Par le Père Arthur Masini
En célébrant la Sainte Trinité, l’Église confesse le cœur même de la Révélation chrétienne : Dieu est un en essence, mais non solitaire. Il est Père, Fils et Esprit Saint, trois Personnes dans une seule et même divinité, vivant de toute éternité dans une communion parfaite d’amour.
Ce mystère, que les conciles œcuméniques du IVe siècle ont formulé avec précision, trouve déjà un écho profond chez les Pères apostoliques, et notamment chez saint Irénée de Lyon, témoin éminent de la Tradition vivante de l’Église au IIe siècle. Dans son œuvre majeure Contre les hérésies, Irénée écrit cette image saisissante : « Le Verbe et l’Esprit sont les deux mains du Père » (Adversus Haereses, IV, 20,1).
Par cette expression, Irénée souligne que le Dieu unique n’agit jamais seul. Le Père crée, révèle et sauve par son Fils et dans l’Esprit. Loin d’être des intermédiaires ou de simples envoyés, le Verbe (le Fils) et le Souffle (l’Esprit) participent pleinement à la divinité du Père. Ainsi, dès les origines, l’Église a compris que l’économie du salut — la manière dont Dieu agit dans le monde — reflète la vie intime de Dieu lui-même : un Dieu communion, un Dieu relation.
Cette pensée d’Irénée est profondément trinitaire, même s’il ne parle pas encore en termes de « Personnes ». Elle permet d’unifier le mystère : le même Dieu qui nous a créés dans le Christ et qui nous recrée par l’Esprit est le Dieu unique, vivant de trois manières distinctes, mais inséparables.
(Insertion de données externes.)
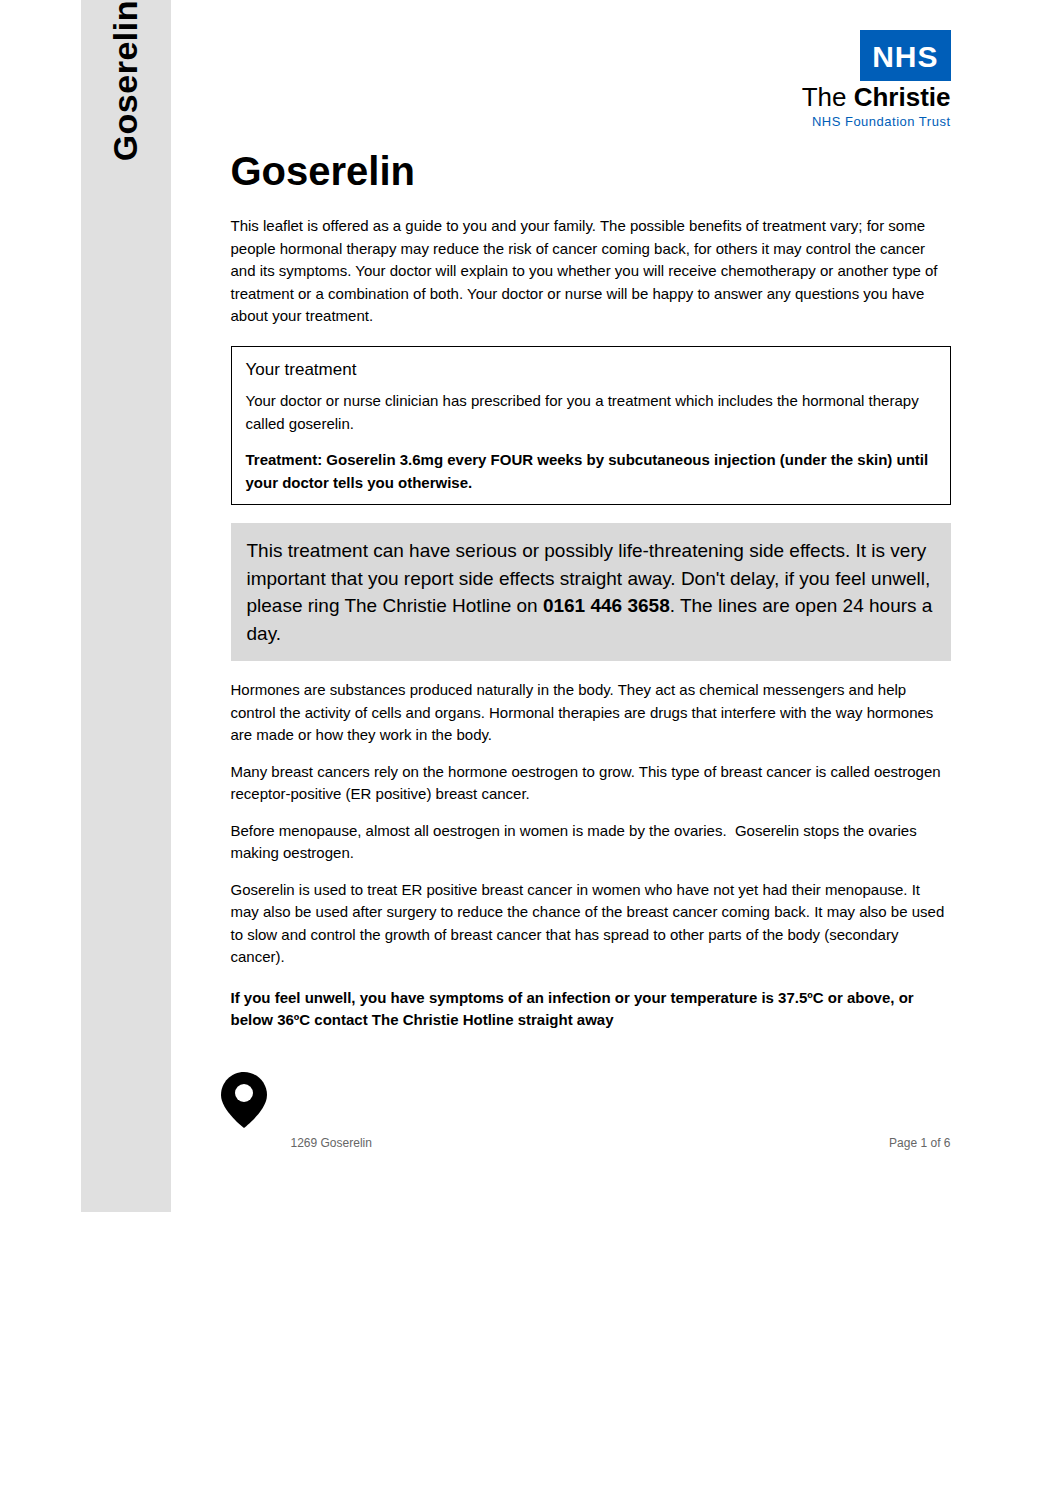Goserelin
NHS
The Christie
NHS Foundation Trust
Goserelin
This leaflet is offered as a guide to you and your family. The possible benefits of treatment vary; for some people hormonal therapy may reduce the risk of cancer coming back, for others it may control the cancer and its symptoms. Your doctor will explain to you whether you will receive chemotherapy or another type of treatment or a combination of both. Your doctor or nurse will be happy to answer any questions you have about your treatment.
Your treatment
Your doctor or nurse clinician has prescribed for you a treatment which includes the hormonal therapy called goserelin.
Treatment: Goserelin 3.6mg every FOUR weeks by subcutaneous injection (under the skin) until your doctor tells you otherwise.
This treatment can have serious or possibly life-threatening side effects. It is very important that you report side effects straight away. Don't delay, if you feel unwell, please ring The Christie Hotline on 0161 446 3658. The lines are open 24 hours a day.
Hormones are substances produced naturally in the body. They act as chemical messengers and help control the activity of cells and organs. Hormonal therapies are drugs that interfere with the way hormones are made or how they work in the body.
Many breast cancers rely on the hormone oestrogen to grow. This type of breast cancer is called oestrogen receptor-positive (ER positive) breast cancer.
Before menopause, almost all oestrogen in women is made by the ovaries. Goserelin stops the ovaries making oestrogen.
Goserelin is used to treat ER positive breast cancer in women who have not yet had their menopause. It may also be used after surgery to reduce the chance of the breast cancer coming back. It may also be used to slow and control the growth of breast cancer that has spread to other parts of the body (secondary cancer).
If you feel unwell, you have symptoms of an infection or your temperature is 37.5ºC or above, or below 36ºC contact The Christie Hotline straight away
1269 Goserelin
Page 1 of 6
Irénée ancre ainsi la Trinité non dans une spéculation, mais dans l’expérience du salut. Nous connaissons Dieu tel qu’il s’est donné à voir et à toucher : le Père dans le Fils incarné, le Fils dans l’Esprit répandu.
Dans un monde souvent tenté de séparer le spirituel du concret, la Trinité nous rappelle que Dieu n’est pas une abstraction mais un Amour agissant, unité dynamique qui vient à notre rencontre. En honorant le Père, nous glorifions le Fils et recevons l’Esprit ; en vivant dans l’Esprit, nous sommes conduits au Fils, et par Lui, au Père.
Contempler la Trinité avec Irénée, c’est confesser un Dieu qui agit avec “deux mains”, pour nous créer, nous sauver, et nous introduire dans la communion de sa propre vie. C’est découvrir que ce mystère n’est pas un lointain secret, mais notre destinée éternelle.